Records from a data collection:
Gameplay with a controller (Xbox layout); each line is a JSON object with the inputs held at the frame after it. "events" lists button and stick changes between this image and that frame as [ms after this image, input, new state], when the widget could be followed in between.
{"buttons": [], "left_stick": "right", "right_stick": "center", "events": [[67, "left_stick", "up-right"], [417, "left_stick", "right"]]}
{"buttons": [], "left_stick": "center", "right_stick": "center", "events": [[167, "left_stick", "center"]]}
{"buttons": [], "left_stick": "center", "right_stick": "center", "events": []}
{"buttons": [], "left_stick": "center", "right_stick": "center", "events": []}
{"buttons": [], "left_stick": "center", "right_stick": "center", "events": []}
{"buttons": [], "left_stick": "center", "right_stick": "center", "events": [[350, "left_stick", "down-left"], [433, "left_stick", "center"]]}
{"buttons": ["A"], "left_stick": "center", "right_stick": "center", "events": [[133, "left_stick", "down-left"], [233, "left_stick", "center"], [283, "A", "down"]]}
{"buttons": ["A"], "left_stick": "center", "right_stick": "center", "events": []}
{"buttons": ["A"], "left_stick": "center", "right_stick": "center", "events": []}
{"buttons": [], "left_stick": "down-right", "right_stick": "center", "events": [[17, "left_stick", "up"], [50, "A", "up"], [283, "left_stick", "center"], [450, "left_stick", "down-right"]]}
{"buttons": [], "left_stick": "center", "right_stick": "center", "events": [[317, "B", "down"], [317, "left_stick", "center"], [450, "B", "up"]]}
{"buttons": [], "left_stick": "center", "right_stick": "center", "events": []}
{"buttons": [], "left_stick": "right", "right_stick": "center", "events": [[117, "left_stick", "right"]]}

> [WORK TO BE COMPLETED] Every entry in the data should be returned exactly.

> [PROBLEM SOLUTION]
Gameplay with a controller (Xbox layout); each line is a JSON object with the inputs held at the frame after it. "events" lists button and stick changes between this image and that frame as [ms after this image, input, new state], when the widget could be followed in between.
{"buttons": [], "left_stick": "right", "right_stick": "center", "events": [[67, "left_stick", "up-right"], [417, "left_stick", "right"]]}
{"buttons": [], "left_stick": "center", "right_stick": "center", "events": [[167, "left_stick", "center"]]}
{"buttons": [], "left_stick": "center", "right_stick": "center", "events": []}
{"buttons": [], "left_stick": "center", "right_stick": "center", "events": []}
{"buttons": [], "left_stick": "center", "right_stick": "center", "events": []}
{"buttons": [], "left_stick": "center", "right_stick": "center", "events": [[350, "left_stick", "down-left"], [433, "left_stick", "center"]]}
{"buttons": ["A"], "left_stick": "center", "right_stick": "center", "events": [[133, "left_stick", "down-left"], [233, "left_stick", "center"], [283, "A", "down"]]}
{"buttons": ["A"], "left_stick": "center", "right_stick": "center", "events": []}
{"buttons": ["A"], "left_stick": "center", "right_stick": "center", "events": []}
{"buttons": [], "left_stick": "down-right", "right_stick": "center", "events": [[17, "left_stick", "up"], [50, "A", "up"], [283, "left_stick", "center"], [450, "left_stick", "down-right"]]}
{"buttons": [], "left_stick": "center", "right_stick": "center", "events": [[317, "B", "down"], [317, "left_stick", "center"], [450, "B", "up"]]}
{"buttons": [], "left_stick": "center", "right_stick": "center", "events": []}
{"buttons": [], "left_stick": "right", "right_stick": "center", "events": [[117, "left_stick", "right"]]}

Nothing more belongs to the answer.